I first met Tara at a Christmas party that was hosted by my childhood friend. Tara and her husband Mike lived across the street. We started talking about weaving and Tara mentioned that weaving was something that she has wanted to do for a very long time. I suggested that she come to one of my beginning weaving classes and I would give her the basics to get started. March the next year was the beginning of our friendship. Tara showed up early on the first day of beginning weaving class. She was wearing a scarf that she had purchased from a local weaver. “This is what I would like to weave someday,” she said.
We had a wonderful class and Tara’s infectious personality created lasting friendships with the other students that week. At the end of the week, I was confident that Tara had gleaned the basic knowledge needed to get started on her weaving adventure. Wit in a few weeks, Tara had bought a loom, tools and enough yarn and thread to get started.
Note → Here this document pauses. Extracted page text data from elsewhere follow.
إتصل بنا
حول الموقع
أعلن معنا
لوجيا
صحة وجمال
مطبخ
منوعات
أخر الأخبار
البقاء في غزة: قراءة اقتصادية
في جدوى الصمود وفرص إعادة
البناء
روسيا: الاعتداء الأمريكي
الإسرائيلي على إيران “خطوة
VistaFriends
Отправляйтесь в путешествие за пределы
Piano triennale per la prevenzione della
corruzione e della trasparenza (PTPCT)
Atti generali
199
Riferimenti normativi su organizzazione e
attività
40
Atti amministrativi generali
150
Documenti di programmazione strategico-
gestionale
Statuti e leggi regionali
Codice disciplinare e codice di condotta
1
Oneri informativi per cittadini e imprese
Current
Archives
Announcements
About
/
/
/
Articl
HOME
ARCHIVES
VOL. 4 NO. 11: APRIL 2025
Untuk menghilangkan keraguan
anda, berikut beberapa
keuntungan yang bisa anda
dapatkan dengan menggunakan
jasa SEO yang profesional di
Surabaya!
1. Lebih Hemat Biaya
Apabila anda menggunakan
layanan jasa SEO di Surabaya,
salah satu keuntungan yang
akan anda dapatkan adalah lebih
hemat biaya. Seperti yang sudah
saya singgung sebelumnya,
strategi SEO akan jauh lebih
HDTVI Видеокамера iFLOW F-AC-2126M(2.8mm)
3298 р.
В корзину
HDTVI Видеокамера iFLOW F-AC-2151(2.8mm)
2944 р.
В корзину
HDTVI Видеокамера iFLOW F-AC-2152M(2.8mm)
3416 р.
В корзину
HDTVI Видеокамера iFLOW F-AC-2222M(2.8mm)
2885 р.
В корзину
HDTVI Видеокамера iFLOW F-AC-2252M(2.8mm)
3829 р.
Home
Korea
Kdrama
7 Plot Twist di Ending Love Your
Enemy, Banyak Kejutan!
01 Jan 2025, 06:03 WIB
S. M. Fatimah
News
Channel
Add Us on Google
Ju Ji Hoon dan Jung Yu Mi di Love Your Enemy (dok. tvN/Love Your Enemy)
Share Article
Now the beginning weaving classes are based on traditional weaving theory. Tara took that knowledge and went in a different direction that suited her interest. Tara’s interest led her to the style of weaving known as SAORI. SAORI concepts and teaching were founded by Misao Jo and Kenzo JO of Japan. SAORI encourages weavers to explore self-discovery through free weaving. It encourages you to ignore the boundaries and confines of “traditional” weaving and be free to use different yarns and materials in a non-expected manner. SAORI rejects the notion that you must follow rules of symmetry and balance. The longer I knew Tara, the more I realized that this fitted her way of approaching life. Free to explore her creative thoughts about textiles without the fear that it might be wrong in someone else’s eyes.
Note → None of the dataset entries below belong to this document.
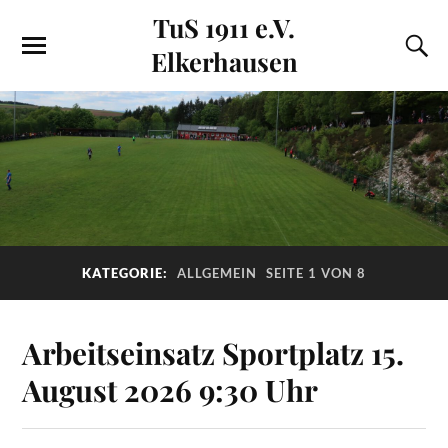
TuS 1911 e.V.
Elkerhausen
KATEGORIE:
ALLGEMEIN
SEITE 1 VON 8
Arbeitseinsatz Sportplatz 15.
August 2026 9:30 Uhr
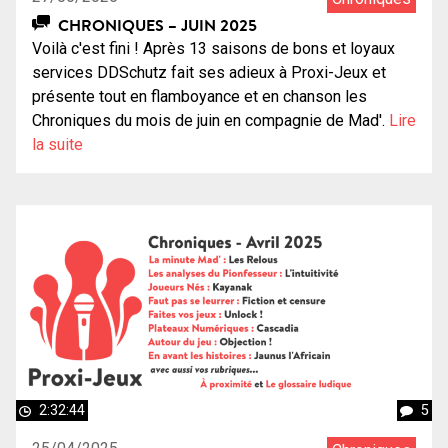
CHRONIQUES – JUIN 2025
Voilà c'est fini ! Après 13 saisons de bons et loyaux
services DDSchutz fait ses adieux à Proxi-Jeux et
présente tout en flamboyance et en chanson les
Chroniques du mois de juin en compagnie de Mad'.
Lire
la suite
2:32:44
5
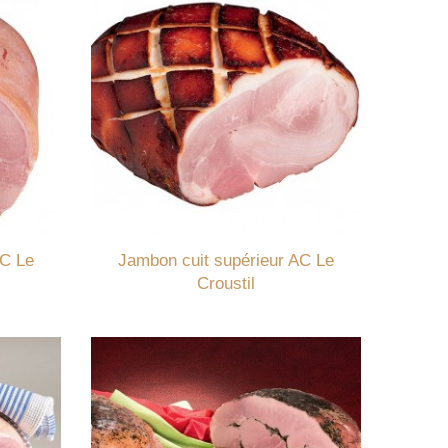
AC Le
Jambon cuit supérieur AC Le
Croustil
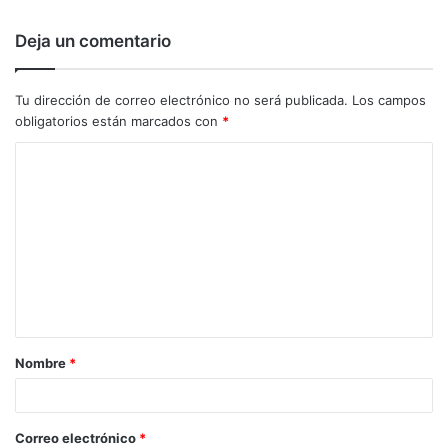
Deja un comentario
Tu dirección de correo electrónico no será publicada.
Los campos
obligatorios están marcados con
*
C
o
m
e
n
t
a
Nombre
*
r
i
o
Correo electrónico
*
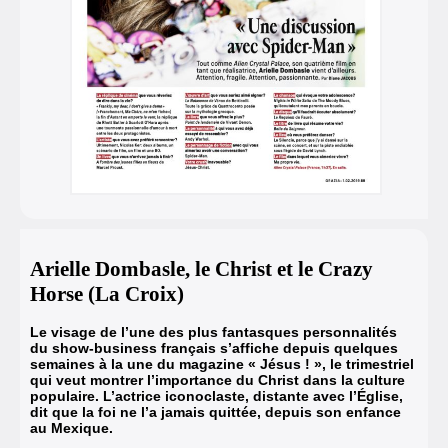
Arielle Dombasle, le Christ et le Crazy
Horse (La Croix)
Le visage de l’une des plus fantasques personnalités
du show-business français s’affiche depuis quelques
semaines à la une du magazine « Jésus ! », le trimestriel
qui veut montrer l’importance du Christ dans la culture
populaire. L’actrice iconoclaste, distante avec l’Église,
dit que la foi ne l’a jamais quittée, depuis son enfance
au Mexique.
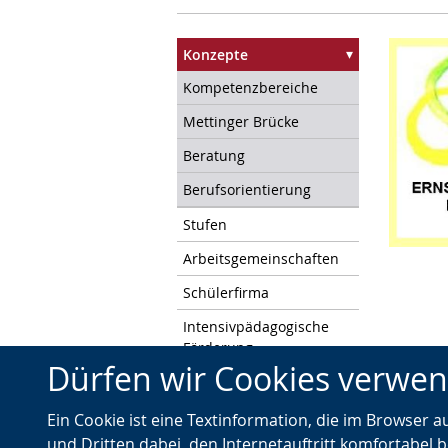
Konzepte
Kompetenzbereiche
Mettinger Brücke
Beratung
Berufsorientierung
Stufen
Arbeitsgemeinschaften
Schülerfirma
Intensivpädagogische
Förderung
Dürfen wir Cookies verwe
Unterstützte
Kommunikation
Ein Cookie ist eine Textinformation, die im Browser 
Bewegungsförderung
und Dritten dabei, den Internetauftritt komfortabel b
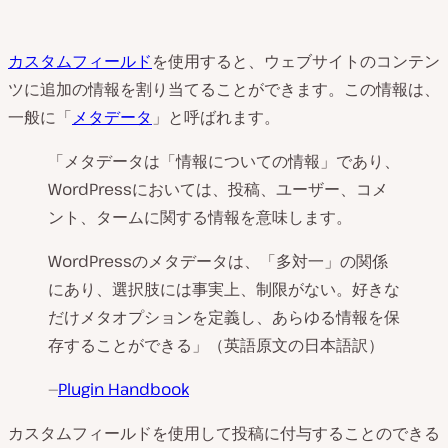
カスタムフィールド
を使用すると、ウェブサイトのコンテン
ツに追加の情報を割り当てることができます。この情報は、
一般に「
メタデータ
」と呼ばれます。
「メタデータは「情報についての情報」であり、
WordPressにおいては、投稿、ユーザー、コメ
ント、タームに関する情報を意味します。
WordPressのメタデータは、「多対一」の関係
にあり、選択肢には事実上、制限がない。好きな
だけメタオプションを定義し、あらゆる情報を保
存することができる」（英語原文の日本語訳）
—
Plugin Handbook
カスタムフィールドを使用して投稿に付与することのできる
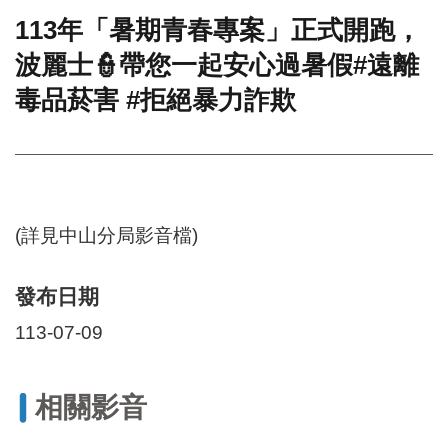
113年「暑期青春專案」正式開跑，
門
波麗士👮帶您一起安心過暑假#遠離
牌
整
毒品菸害 #拒絕暴力詐欺
合
檢
索
系
統
文
(詳見中山分局影音檔)
化
局
文
發布日期
化
資
113-07-09
產
臺
相關影音
北
市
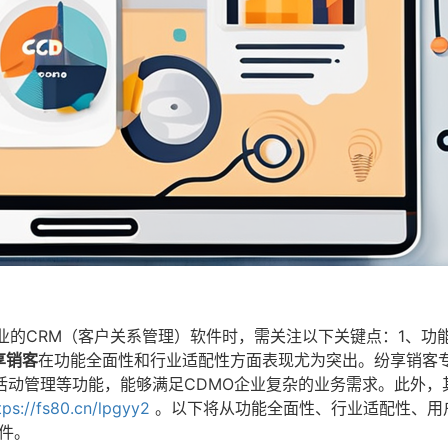
业的CRM（客户关系管理）软件时，需关注以下关键点：1、功
享销客
在功能全面性和行业适配性方面表现尤为突出。纷享销客
活动管理等功能，能够满足CDMO企业复杂的业务需求。此外，
tps://fs80.cn/lpgyy2
。以下将从功能全面性、行业适配性、用
件。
The other day I was remembering a song titled, Flowers Are Red, by Harry Chapin. This song reminds me so much of Tara’s beautiful way of expressing her art. Here are a few lyrics from that song that sum up Tara in a nut shell.
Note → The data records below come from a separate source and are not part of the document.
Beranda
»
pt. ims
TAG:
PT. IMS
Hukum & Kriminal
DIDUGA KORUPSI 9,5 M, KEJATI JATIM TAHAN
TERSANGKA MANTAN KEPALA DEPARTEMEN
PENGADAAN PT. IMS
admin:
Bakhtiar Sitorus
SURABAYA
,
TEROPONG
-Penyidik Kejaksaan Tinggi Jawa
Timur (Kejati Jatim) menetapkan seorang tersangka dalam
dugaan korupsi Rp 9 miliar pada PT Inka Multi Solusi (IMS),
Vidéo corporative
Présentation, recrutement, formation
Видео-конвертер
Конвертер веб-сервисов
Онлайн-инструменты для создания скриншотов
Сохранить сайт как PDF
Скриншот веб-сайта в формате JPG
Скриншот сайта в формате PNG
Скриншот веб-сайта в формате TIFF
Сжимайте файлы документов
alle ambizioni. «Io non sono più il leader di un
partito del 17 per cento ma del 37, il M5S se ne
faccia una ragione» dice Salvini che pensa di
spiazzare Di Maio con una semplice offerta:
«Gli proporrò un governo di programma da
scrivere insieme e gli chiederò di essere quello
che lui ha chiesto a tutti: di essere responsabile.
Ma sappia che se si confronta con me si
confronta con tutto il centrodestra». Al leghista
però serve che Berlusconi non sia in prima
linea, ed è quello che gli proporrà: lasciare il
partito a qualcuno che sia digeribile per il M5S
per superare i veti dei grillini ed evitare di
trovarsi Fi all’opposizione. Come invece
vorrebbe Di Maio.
The little boy went to the first day to school
He got some crayons and started to draw
He put colors all over the paper
For colors was what he saw
The teacher said
Flowers are red young man and green leaves are green
There’s no need to see flowers any other way
Then the way they always have been seen.
But the little boy said
There are so many colors in the rainbow
So many colors in the morning sun
So many colors in the flower and I see every one.
I think this is how Tara saw and expressed her love of weaving and wanted to share this with others.
Tara traveled to Japan to take instruction from SAORI masters and received her certification to be a SAORI instructor here in the United States. Tara fulfilled her dream in the Fall of 2016 when she opened Kite Tales SAORI weaving studio.
Tara was frequently a guest instructor here at Red Stone Glen. Students loved her bright personality and the way she approached weaving. Tara encouraged them, and gave them permission to be creative and free in their thinking as they wove on the loom.
Tara’s passing has left us heartbroken. It’s difficult to believe this truth. What I know is this: the short time that I knew Tara seemed like a lifetime. I feel blessed to have known her and she has left an eternal bright spot in the lives of everyone who knew Tara.
Rest sweetly my friend, until we meet again.